Mais la sémiotique se doit d’interpréter un signe comme cette pluie diluvienne. En premier lieu, que le Ciel soit tombé sur la tête des Gaulois, rien de plus « naturel ». Depuis le début de la compétition ils étaient bénis des dieux, une eau bénite, évidemment. D’ailleurs, les Dieux avaient sagement attendus la fin du match pour se manifester et faire pleuvoir leurs larmes d’émotion. Et il était important de refroidir le fer chaud des ardeurs combattantes. Cela permit aux Tricolores (qu’on appelle « Les Bleus », sans se souvenir apparemment que « des bleus » signifie aussi « des débutants », des « non-affranchis », des « moins que rien ») de passer à un autre sport, celui de la plus longue glissade sur pelouse détrempée. Un souvenir impérissable.

En second lieu, et les citoyens Russes ont forcément compris le signe céleste adressé à Poutine. Cette pluie signifiait « La Pluie » (« Dojd »), nom d’une chaîne de télévision russe, indépendante, créée en avril 2010, première chaîne de télévision d'opposition qui a fait éclater au grand jour différents scandales politiques, a adopté une attitude très critique vis à vis du pouvoir au point d’être interdite. Elle se rappelait à son bon souvenir en s’invitant ainsi métaphoriquement.

Enfin, pied-de-nez et retour de l’Histoire de France : on se souviendra peut-être que le Maréchal Mac-Mahon, Président de la République française de 1873 à 1879 (un peu plus d’un quinquennat quand même !), général vainqueur de la seconde guerre de Crimée (eh oui, la Crimée, Monsieur Poutine !), rendu célèbre par le fameux « J’y suis, j’y reste » (à Sébastopol assiégé ! Décidément ! ), revenu en France sous les acclamations et comblé d’honneurs (ça nous rappelle quelque chose !), se rendit définitivement célèbre en visitant des villes dévastées par une crue de la Garonne et par ce constat laconique et définitif « Que d'eau… Que d'eau !… » ; ce à quoi, le Préfet de l’époque lui avait rétorqué : « Et encore, Monsieur le Président, vous n'en voyez que le dessus… ! »

Et si nous pouvions voir les « dessous », que verrions-nous au juste ?

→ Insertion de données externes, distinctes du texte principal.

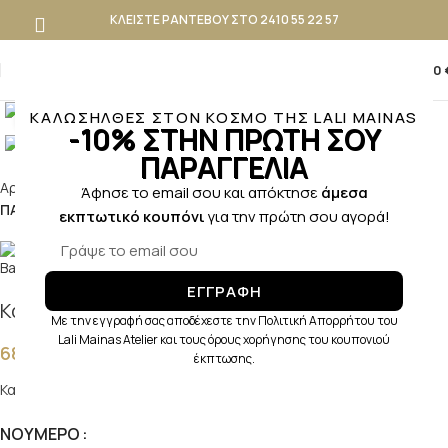
ΚΛΕΙΣΤΕ ΡΑΝΤΕΒΟΥ ΣΤΟ 2410 55 22 57
0
0,00
ΚΑΛΩΣΗΛΘΕΣ ΣΤΟΝ ΚΟΣΜΟ ΤΗΣ LALI MAINAS
Κλικ για μεγέθυνση
-10% ΣΤΗΝ ΠΡΩΤΗ ΣΟΥ
ΠΑΡΑΓΓΕΛΙΑ
Αρχική σελίδα
ΒΑΠΤΙΣΗ
ΑΓΟΡΙ
ΒΑΠΤΙΣΤΙΚΑ ΠΑΠΟΥΤΣAKIA ΑΓΟΡΙ
Άφησε το email σου και απόκτησε
άμεσα
ΠΑΠΟΥΤΣΑΚΙΑ ΠΕΡΠΑΤΗΜΑΤΟΣ
εκπτωτικό κουπόνι
για την πρώτη σου αγορά!
ΕΓΓΡΑΦΗ
Καστόρινο Μοκασίνι BW4314 Πούρο
Με την εγγραφή σας αποδέχεστε την Πολιτική Απορρήτου του
Lali Mainas Atelier και τους όρους χορήγησης του κουπονιού
68,90
€
έκπτωσης.
Καστόρινα Μοκασίνια Μονή Μπαρέτα Χρατς σε Πούρο Χρώμα
ΝΟΎΜΕΡΟ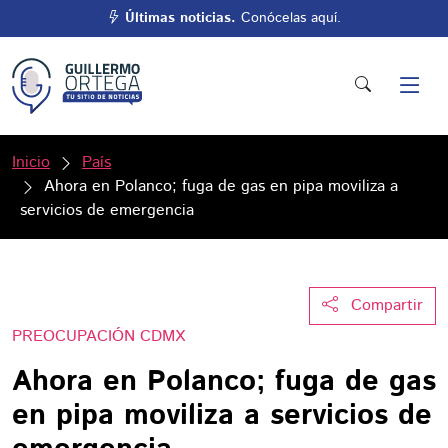
Últimas noticias.
Conócelas aquí.
Inicio
País
Ahora en Polanco; fuga de gas en pipa moviliza a
servicios de emergencia
Compartir
PREOCUPACIÓN CDMX
Ahora en Polanco; fuga de gas
en pipa moviliza a servicios de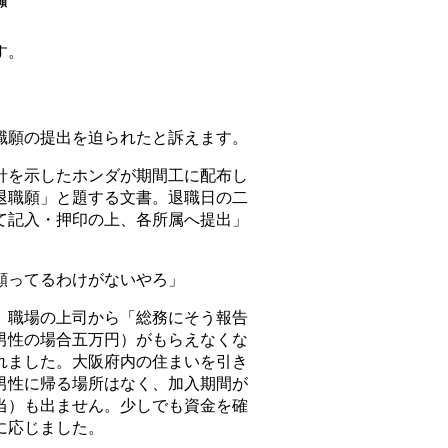
願
す。
願の提出を迫られたと訴えます。
を示したホンダが期間工に配布し
退職願」と題する文書。退職日の二
て記入・押印の上、各所属へ提出」
願ってるわけがないやろ」
職場の上司から「総務にそう報告
男性の場合五万円）がもらえなくな
れました。大阪府内の住まいを引き
男性に帰る場所はなく、加入期間が
当）も出ません。少しでも資金を確
に応じました。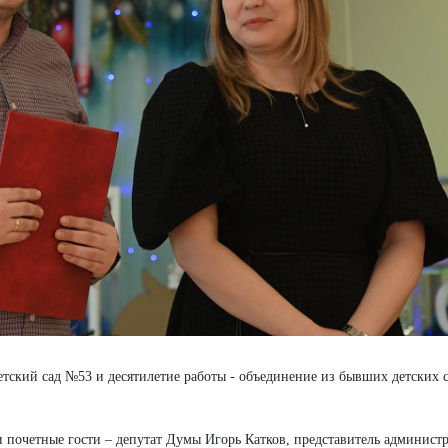
етский сад №53 и десятилетие работы - объединение из бывших детских 
 почетные гости – депутат Думы Игорь Катков, представитель админист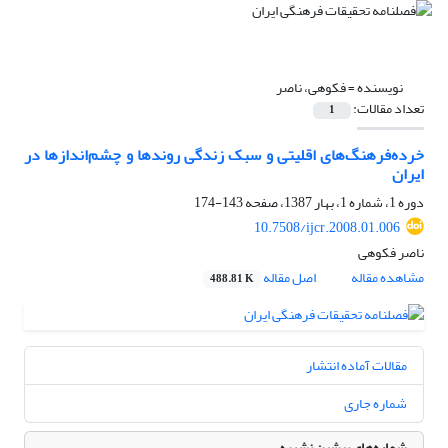
نویسنده =
فکوهی، ناصر
تعداد مقالات:
1
خرده‌‌‌‌‌فرهنگ‌های اقلیتی و سبک زندگی روندها و چشم‌اندازها در
ایران
دوره 1، شماره 1، بهار 1387، صفحه
143-174
10.7508/ijcr.2008.01.006
ناصر فکوهی
مشاهده مقاله
اصل مقاله
488.81 K
مقالات آماده انتشار
شماره جاری
شماره‌های پیشین نشریه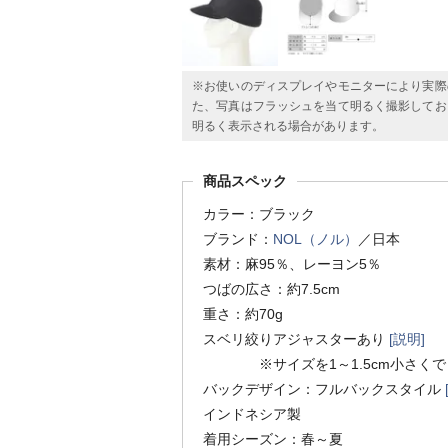
※お使いのディスプレイやモニターにより実際
た、写真はフラッシュを当て明るく撮影してお
明るく表示される場合があります。
商品スペック
カラー：ブラック
ブランド：
NOL（ノル）
／日本
素材：麻95％、レーヨン5％
つばの広さ：約7.5cm
重さ：約70g
スベリ絞りアジャスターあり
[説明]
※サイズを1～1.5cm小さくで
バックデザイン：フルバックスタイル
インドネシア製
着用シーズン：春～夏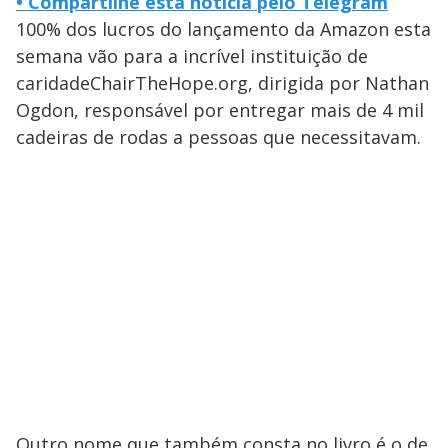
• Compartilhe esta notícia pelo Telegram
100% dos lucros do lançamento da Amazon esta
semana vão para a incrível instituição de
caridadeChairTheHope.org, dirigida por Nathan
Ogdon, responsável por entregar mais de 4 mil
cadeiras de rodas a pessoas que necessitavam.
Outro nome que também consta no livro é o de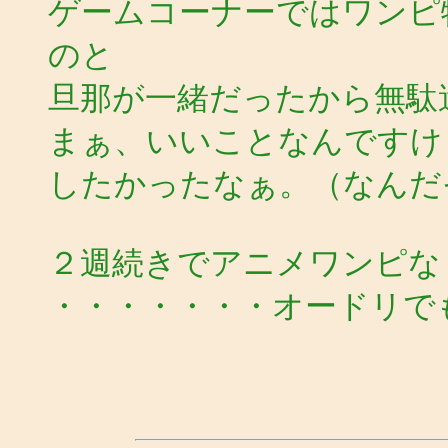
ゲームコーナーではワンピ
のと
旦那が一緒だったから無駄
まぁ、いいことなんですけ
したかったなぁ。（なんだ
２週続きでアニメワンピな
・・・・・・・オードリで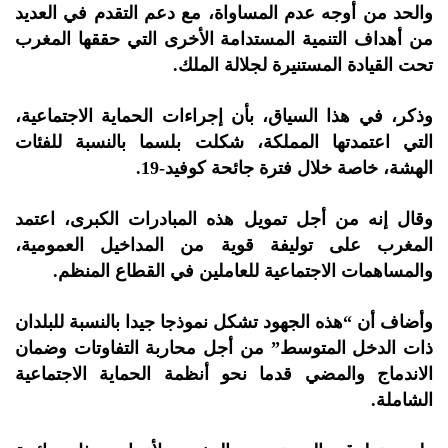
والحد من أوجه عدم المساواة، مع دعم التقدم في العديد
من أهداف التنمية المستدامة الأخرى التي حققها المغرب
تحت القيادة المستنيرة لجلالة الملك.
وذكر، في هذا السياق، بأن إجراءات الحماية الاجتماعية،
التي اعتمدتها المملكة، شكلت بلسما بالنسبة للفئات
الهشة، خاصة خلال فترة جائحة كوفيد-19.
وقال إنه من أجل تمويل هذه المبادرات الكبرى، اعتمد
المغرب على توليفة قوية من المداخيل العمومية،
والمساهمات الاجتماعية للعاملين في القطاع المنظم.
وأضاف أن “هذه الجهود تشكل نموذجا جيدا بالنسبة للبلدان
ذات الدخل المتوسط” من أجل محاربة التفاوتات وضمان
الاندماج والمضي قدما نحو أنظمة الحماية الاجتماعية
الشاملة.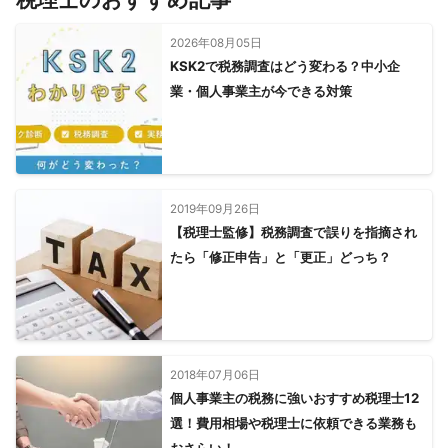
2026年08月05日
KSK2で税務調査はどう変わる？中小企
業・個人事業主が今できる対策
2019年09月26日
【税理士監修】税務調査で誤りを指摘され
たら「修正申告」と「更正」どっち？
2018年07月06日
個人事業主の税務に強いおすすめ税理士12
選！費用相場や税理士に依頼できる業務も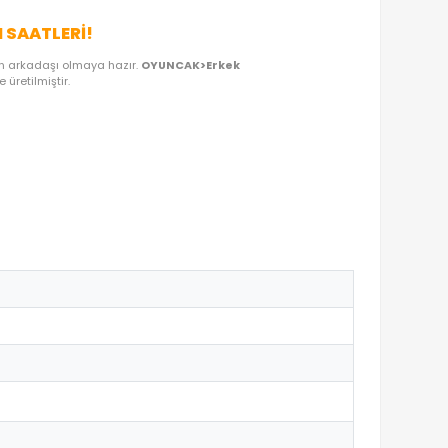
OYUNCAKBIZIZ'E SOR!
DEN OYUNCAKBİZİZ?
NCE DOLU GELIŞIM SAATLERI!
99-2A
, miniklerin favori oyun arkadaşı olmaya hazır.
OYUNCAK>Erke
arına uygun materyallerle üretilmiştir.
destekler.
ercihtir.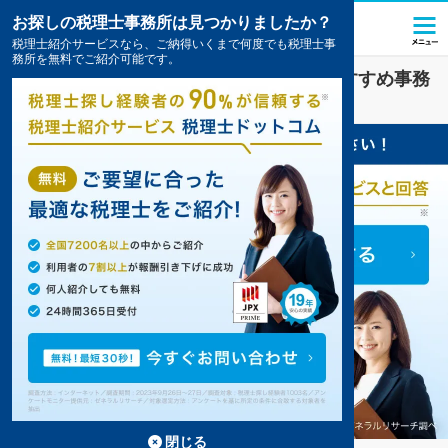
お探しの税理士事務所は見つかりましたか？
税理士紹介サービスなら、ご納得いくまで何度でも税理士事
務所を無料でご紹介可能です。
世田谷代田駅(東京都)
の
顧問税理士
のおすすめ事務
所の一覧
5件掲載中
閉じる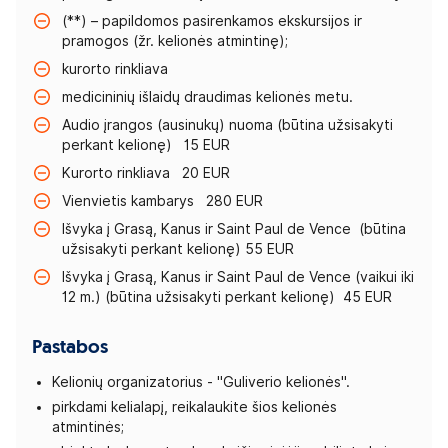
(**) – papildomos pasirenkamos ekskursijos ir
pramogos (žr. kelionės atmintinę);
kurorto rinkliava
medicininių išlaidų draudimas kelionės metu.
Audio įrangos (ausinukų) nuoma (būtina užsisakyti
perkant kelionę) 15 EUR
Kurorto rinkliava 20 EUR
Vienvietis kambarys 280 EUR
Išvyka į Grasą, Kanus ir Saint Paul de Vence (būtina
užsisakyti perkant kelionę) 55 EUR
Išvyka į Grasą, Kanus ir Saint Paul de Vence (vaikui iki
12 m.) (būtina užsisakyti perkant kelionę) 45 EUR
Pastabos
Kelionių organizatorius - "Guliverio kelionės".
pirkdami kelialapį, reikalaukite šios kelionės
atmintinės;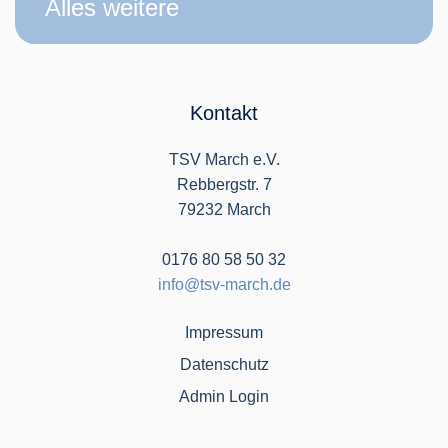
Alles weitere
Kontakt
TSV March e.V.
Rebbergstr. 7
79232 March
0176 80 58 50 32
info@tsv-march.de
Impressum
Datenschutz
Admin Login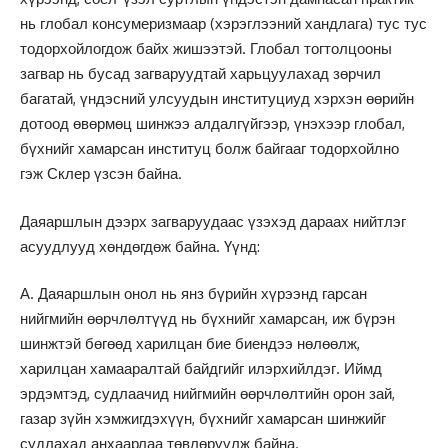
нь глобал консумеризмаар (хэрэглээний хандлага) тус тус
тодорхойлогдож байх жишээтэй. Глобал тогтолцооны
загвар нь бусад загваруудтай харьцуулахад зөрчил
багатай, үндэсний улсуудын институциуд хэрхэн өөрийн
дотоод өвөрмөц шинжээ алдалгүйгээр, үнэхээр глобал,
бүхнийг хамарсан институц болж байгааг тодорхойлно
гэж Склер үзсэн байна.
Даяаршлын дээрх загваруудаас үзэхэд дараах нийтлэг
асуудлууд хөндөгдөж байна. Үүнд:
А. Даяаршлын онол нь янз бүрийн хүрээнд гарсан
нийгмийн өөрчлөлтүүд нь бүхнийг хамарсан, иж бүрэн
шинжтэй бөгөөд харилцан бие биендээ нөлөөлж,
харилцан хамааралтай байдгийг илэрхийлдэг. Иймд
эрдэмтэд, судлаачид нийгмийн өөрчлөлтийн орон зай,
газар зүйн хэмжигдэхүүн, бүхнийг хамарсан шинжийг
судлахад анхаарлаа төвлөрүүлж байна.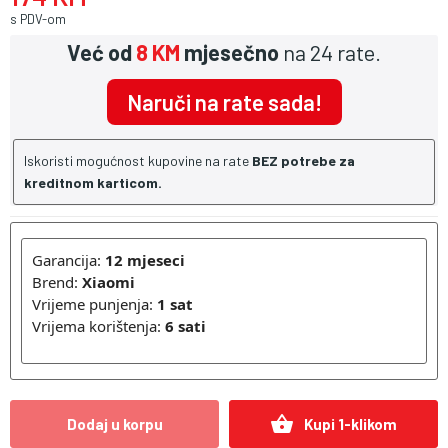
s PDV-om
Već od
8 KM
mjesečno
na 24 rate.
Naruči na rate sada!
Iskoristi mogućnost kupovine na rate
BEZ potrebe za
kreditnom karticom.
Garancija:
12 mjeseci
Brend:
Xiaomi
Vrijeme punjenja:
1 sat
Vrijema korištenja:
6 sati
shopping_basket
Dodaj u korpu
Kupi 1-klikom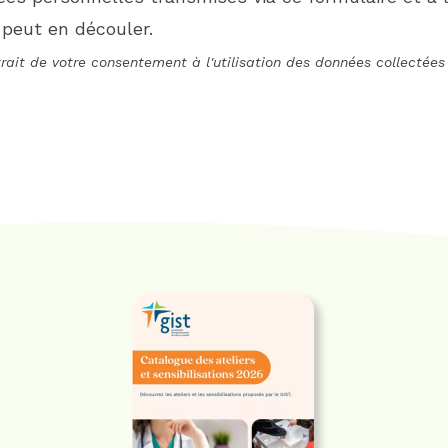
 peut en découler.
rait de votre consentement à l'utilisation des données collectées 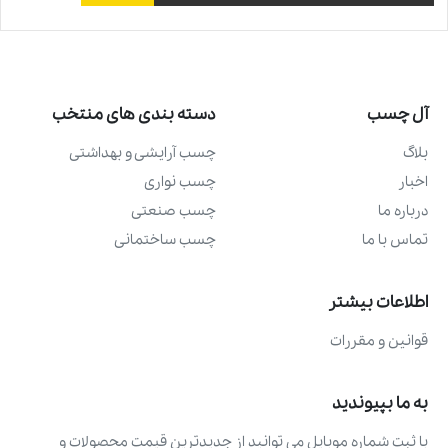
آل چسب
دسته بندی های منتخب
بلاگ
چسب آرايشی و بهداشتی
اخبار
چسب نواری
درباره ما
چسب صنعتی
تماس با ما
چسب ساختمانی
اطلاعات بیشتر
قوانین و مقررات
به ما بپیوندید
با ثبت شماره موبایل می ‌توانید از جدیدترین قیمت محصولات و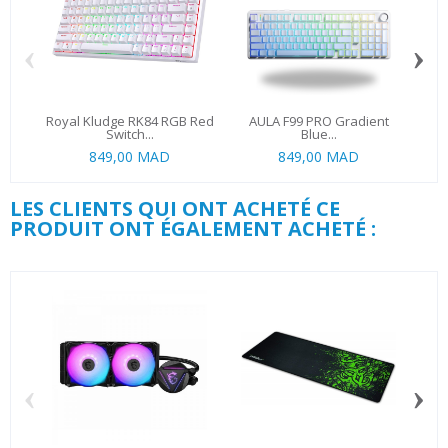
‹
›
Royal Kludge RK84 RGB Red
AULA F99 PRO Gradient
Odp
Switch...
Blue...
849,00 MAD
849,00 MAD
LES CLIENTS QUI ONT ACHETÉ CE
PRODUIT ONT ÉGALEMENT ACHETÉ :
‹
›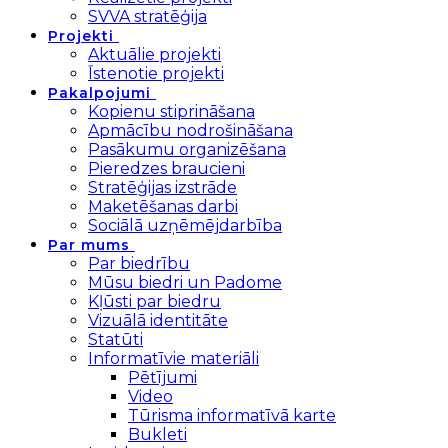
SVVA stratēģija
Projekti
Aktuālie projekti
Īstenotie projekti
Pakalpojumi
Kopienu stiprināšana
Apmācību nodrošināšana
Pasākumu organizēšana
Pieredzes braucieni
Stratēģijas izstrāde
Maketēšanas darbi
Sociālā uzņēmējdarbība
Par mums
Par biedrību
Mūsu biedri un Padome
Kļūsti par biedru
Vizuālā identitāte
Statūti
Informatīvie materiāli
Pētījumi
Video
Tūrisma informatīvā karte
Bukleti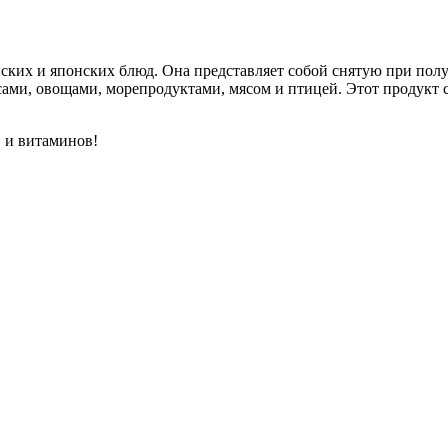
ских и японских блюд. Она представляет собой снятую при пол
усами, овощами, морепродуктами, мясом и птицей. Этот продукт
 и витаминов!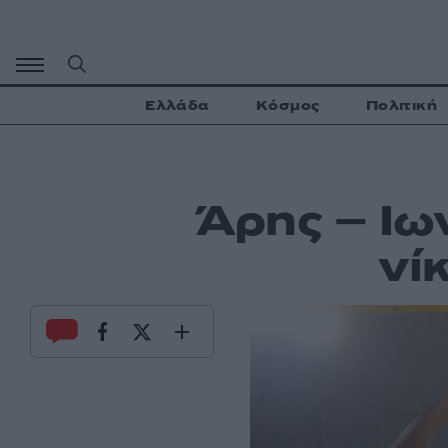
Μετάβαση
σε
περιεχόμενο
Ελλάδα
Κόσμος
Πολιτική
Άρης – Ιω
νί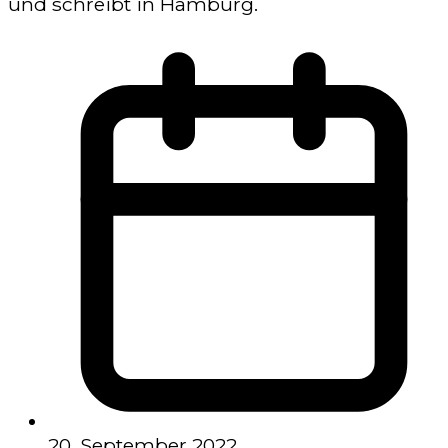
und schreibt in Hamburg.
20. September 2022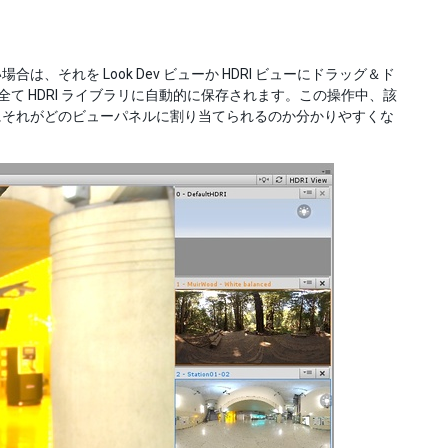
は、それを Look Dev ビューか HDRI ビューにドラッグ＆ド
RI は全て HDRI ライブラリに自動的に保存されます。この操作中、該
にそれがどのビューパネルに割り当てられるのか分かりやすくな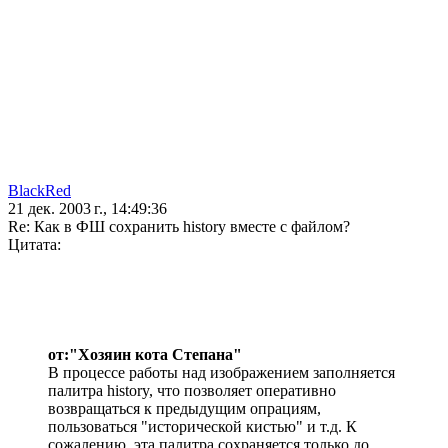
BlackRed
21 дек. 2003 г., 14:49:36
Re: Как в ФШ сохранить history вместе с файлом?
Цитата:
от:"Хозяин кота Степана"
В процессе работы над изображением заполняется
палитра history, что позволяет оперативно
возвращаться к предыдущим опрациям,
пользоваться "исторической кистью" и т.д. К
сожалению, эта палитра сохраняется только до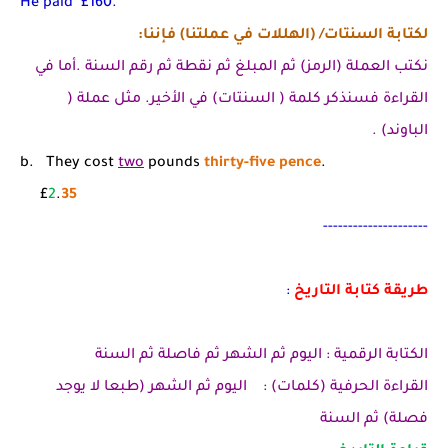
He paid
£
160.
لكتابة السنتات/ (الهللات في عملتنا) فإننا:
نكتب العملة (الرمز) ثم المبلغ ثم نقطة ثم رقم السنة .أما في
القراءة فسنذكر كلمة ( السنتات) في الأخير. مثل عملة (
الباوند) .
b. They cost
two
pounds
thirty-five pence
.
£
2
.
35
---------------------
طريقة كتابة التاريخ
:
الكتابة الرقمية : اليوم ثم الشهر ثم فاصلة ثم السنة
القراءة الحرفية (كلمات) : اليوم ثم الشهر (طبعا لا يوجد
فصلة) ثم السنة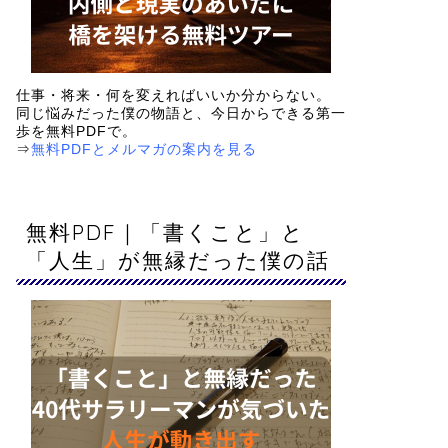
仕事・将来・何を変えればいいか分からない。
同じ悩みだった僕の物語と、今日からできる第一
歩を
無料PDF
で。
⇒
無料PDFとメルマガの案内を見る
無料PDF｜「書くこと」と
「人生」が無縁だった僕の話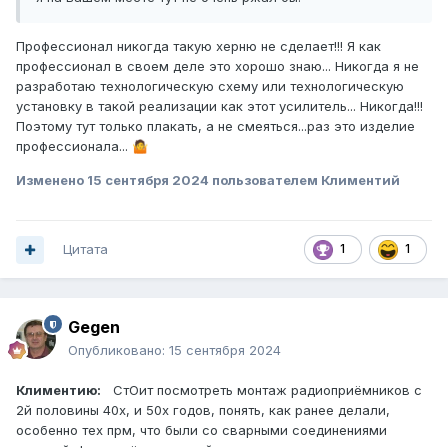
Профессионал никогда такую херню не сделает!!! Я как
профессионал в своем деле это хорошо знаю... Никогда я не
разработаю технологическую схему или технологическую
установку в такой реализации как этот усилитель... Никогда!!!
Поэтому тут только плакать, а не смеяться...раз это изделие
профессионала...
🤷
Изменено
15 сентября 2024
пользователем Климентий
Цитата
1
1
Gegen
Опубликовано:
15 сентября 2024
Климентию:
СтОит посмотреть монтаж радиоприёмников с
2й половины 40х, и 50х годов, понять, как ранее делали,
особенно тех прм, что были со сварными соединениями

« Que d'eau… Que d'eau !… ».  Très vite donc, les maillots, les costumes, les brushings, les “décollements de racine”, les “coupes” (!) de cheveux élaborées artistiquement par les coiffeurs des champions (et de Poutine, de Macron et de Madame Kolinda Grabar-Kitarović), furent « rincés », réduites à néant, donnant au tableau un côté comique, iconoclaste, joyeux, comme ces populations qui attendent avec ferveur la pluie depuis des mois et la célèbrent comme un don du ciel soudain, inespéré, qui les « délivre » enfin.

Sauf que, très vite, on apporta un grand parapluie pour protéger “Vladimir”. Et l’on vit alors, la Présidente croate et Emmanuel Macron, deux présidents, pourtant hôtes de la Russie, continuer à être copieusement arrosés par des trombes d’eau, continué surtout, comme des gamins joyeux et « chantant sous la pluie », à étreindre avec la même patience et bienveillance chaque joueur qui défilait devant eux. Manifestement il ne vint pas à l’esprit de Poutine, de faire montre de la plus élémentaire politesse et galanterie, d’ordonner qu’on abritât, du seul parapluie disponible, plutôt ses hôtes que son auguste personne. Manque d’éducation et d’attention aux autres, goujaterie, esprit de supériorité ?

Comment les services météo n’avaient-ils pas prévu cette formidable « rincée » ? Pourquoi ne pas avoir protégé la cérémonie par un auvent ou une toile de tente ? Tout cela était choquant, peut-être est-ce l’emblématique métaphore situationnelle de la conception conception du Maître du Kremlin des relations internationales ?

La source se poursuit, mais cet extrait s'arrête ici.